WHAT TO DO = Transcribe the text in each of the rows below line by line, keeping every word, number, and symbol unchanged.
::: INPUT MATERIAL
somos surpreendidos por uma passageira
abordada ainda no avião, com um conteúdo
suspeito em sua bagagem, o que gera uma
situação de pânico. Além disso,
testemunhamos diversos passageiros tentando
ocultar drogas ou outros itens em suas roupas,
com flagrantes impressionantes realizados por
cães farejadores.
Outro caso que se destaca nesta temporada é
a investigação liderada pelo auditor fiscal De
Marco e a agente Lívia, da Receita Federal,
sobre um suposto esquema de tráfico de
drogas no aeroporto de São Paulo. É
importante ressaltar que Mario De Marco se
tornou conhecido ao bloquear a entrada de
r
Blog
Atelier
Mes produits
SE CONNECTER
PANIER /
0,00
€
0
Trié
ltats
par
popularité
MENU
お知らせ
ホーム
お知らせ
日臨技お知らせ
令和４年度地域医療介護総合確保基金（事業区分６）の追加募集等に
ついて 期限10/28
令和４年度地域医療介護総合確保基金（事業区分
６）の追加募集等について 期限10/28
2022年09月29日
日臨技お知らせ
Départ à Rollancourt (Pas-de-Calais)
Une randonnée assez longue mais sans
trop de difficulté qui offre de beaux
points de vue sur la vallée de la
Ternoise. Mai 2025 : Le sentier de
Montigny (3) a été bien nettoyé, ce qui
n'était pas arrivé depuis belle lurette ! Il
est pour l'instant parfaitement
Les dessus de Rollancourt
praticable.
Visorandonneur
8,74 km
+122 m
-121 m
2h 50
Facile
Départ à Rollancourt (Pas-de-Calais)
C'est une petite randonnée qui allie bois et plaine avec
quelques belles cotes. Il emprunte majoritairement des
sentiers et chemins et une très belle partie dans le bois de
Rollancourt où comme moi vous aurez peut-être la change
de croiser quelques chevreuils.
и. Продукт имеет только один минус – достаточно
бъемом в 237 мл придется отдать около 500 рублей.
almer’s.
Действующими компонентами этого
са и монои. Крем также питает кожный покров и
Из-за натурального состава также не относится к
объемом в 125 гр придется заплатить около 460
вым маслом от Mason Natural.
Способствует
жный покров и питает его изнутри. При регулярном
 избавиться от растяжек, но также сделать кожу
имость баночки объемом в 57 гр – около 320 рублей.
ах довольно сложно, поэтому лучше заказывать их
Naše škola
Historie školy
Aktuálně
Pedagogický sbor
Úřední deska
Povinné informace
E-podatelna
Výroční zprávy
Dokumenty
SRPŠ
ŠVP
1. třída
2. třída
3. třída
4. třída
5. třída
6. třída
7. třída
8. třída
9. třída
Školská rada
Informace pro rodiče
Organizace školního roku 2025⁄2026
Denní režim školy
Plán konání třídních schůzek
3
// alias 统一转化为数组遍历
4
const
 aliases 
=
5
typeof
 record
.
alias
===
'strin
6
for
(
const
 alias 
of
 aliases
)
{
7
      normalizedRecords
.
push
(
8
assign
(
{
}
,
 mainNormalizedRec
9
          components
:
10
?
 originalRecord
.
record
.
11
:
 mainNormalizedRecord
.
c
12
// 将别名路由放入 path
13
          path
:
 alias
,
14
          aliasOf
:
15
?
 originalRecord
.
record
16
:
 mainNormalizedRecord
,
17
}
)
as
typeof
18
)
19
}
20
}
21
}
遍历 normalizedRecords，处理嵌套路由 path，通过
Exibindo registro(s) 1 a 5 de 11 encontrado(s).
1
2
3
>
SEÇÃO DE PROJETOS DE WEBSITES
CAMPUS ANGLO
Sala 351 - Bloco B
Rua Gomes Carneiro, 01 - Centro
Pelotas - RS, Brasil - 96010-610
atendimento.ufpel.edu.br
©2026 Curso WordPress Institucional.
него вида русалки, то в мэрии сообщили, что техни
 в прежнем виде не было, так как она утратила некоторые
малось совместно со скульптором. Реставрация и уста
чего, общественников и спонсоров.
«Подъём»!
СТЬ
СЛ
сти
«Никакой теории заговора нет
::::::
YOUR RESPONSE =
somos surpreendidos por uma passageira
abordada ainda no avião, com um conteúdo
suspeito em sua bagagem, o que gera uma
situação de pânico. Além disso,
testemunhamos diversos passageiros tentando
ocultar drogas ou outros itens em suas roupas,
com flagrantes impressionantes realizados por
cães farejadores.
Outro caso que se destaca nesta temporada é
a investigação liderada pelo auditor fiscal De
Marco e a agente Lívia, da Receita Federal,
sobre um suposto esquema de tráfico de
drogas no aeroporto de São Paulo. É
importante ressaltar que Mario De Marco se
tornou conhecido ao bloquear a entrada de
r
Blog
Atelier
Mes produits
SE CONNECTER
PANIER /
0,00
€
0
Trié
ltats
par
popularité
MENU
お知らせ
ホーム
お知らせ
日臨技お知らせ
令和４年度地域医療介護総合確保基金（事業区分６）の追加募集等に
ついて 期限10/28
令和４年度地域医療介護総合確保基金（事業区分
６）の追加募集等について 期限10/28
2022年09月29日
日臨技お知らせ
Départ à Rollancourt (Pas-de-Calais)
Une randonnée assez longue mais sans
trop de difficulté qui offre de beaux
points de vue sur la vallée de la
Ternoise. Mai 2025 : Le sentier de
Montigny (3) a été bien nettoyé, ce qui
n'était pas arrivé depuis belle lurette ! Il
est pour l'instant parfaitement
Les dessus de Rollancourt
praticable.
Visorandonneur
8,74 km
+122 m
-121 m
2h 50
Facile
Départ à Rollancourt (Pas-de-Calais)
C'est une petite randonnée qui allie bois et plaine avec
quelques belles cotes. Il emprunte majoritairement des
sentiers et chemins et une très belle partie dans le bois de
Rollancourt où comme moi vous aurez peut-être la change
de croiser quelques chevreuils.
и. Продукт имеет только один минус – достаточно
бъемом в 237 мл придется отдать около 500 рублей.
almer’s.
Действующими компонентами этого
са и монои. Крем также питает кожный покров и
Из-за натурального состава также не относится к
объемом в 125 гр придется заплатить около 460
вым маслом от Mason Natural.
Способствует
жный покров и питает его изнутри. При регулярном
 избавиться от растяжек, но также сделать кожу
имость баночки объемом в 57 гр – около 320 рублей.
ах довольно сложно, поэтому лучше заказывать их
Naše škola
Historie školy
Aktuálně
Pedagogický sbor
Úřední deska
Povinné informace
E-podatelna
Výroční zprávy
Dokumenty
SRPŠ
ŠVP
1. třída
2. třída
3. třída
4. třída
5. třída
6. třída
7. třída
8. třída
9. třída
Školská rada
Informace pro rodiče
Organizace školního roku 2025⁄2026
Denní režim školy
Plán konání třídních schůzek
3
// alias 统一转化为数组遍历
4
const
 aliases 
=
5
typeof
 record
.
alias
===
'strin
6
for
(
const
 alias 
of
 aliases
)
{
7
      normalizedRecords
.
push
(
8
assign
(
{
}
,
 mainNormalizedRec
9
          components
:
10
?
 originalRecord
.
record
.
11
:
 mainNormalizedRecord
.
c
12
// 将别名路由放入 path
13
          path
:
 alias
,
14
          aliasOf
:
15
?
 originalRecord
.
record
16
:
 mainNormalizedRecord
,
17
}
)
as
typeof
18
)
19
}
20
}
21
}
遍历 normalizedRecords，处理嵌套路由 path，通过
Exibindo registro(s) 1 a 5 de 11 encontrado(s).
1
2
3
>
SEÇÃO DE PROJETOS DE WEBSITES
CAMPUS ANGLO
Sala 351 - Bloco B
Rua Gomes Carneiro, 01 - Centro
Pelotas - RS, Brasil - 96010-610
atendimento.ufpel.edu.br
©2026 Curso WordPress Institucional.
него вида русалки, то в мэрии сообщили, что техни
 в прежнем виде не было, так как она утратила некоторые
малось совместно со скульптором. Реставрация и уста
чего, общественников и спонсоров.
«Подъём»!
СТЬ
СЛ
сти
«Никакой теории заговора нет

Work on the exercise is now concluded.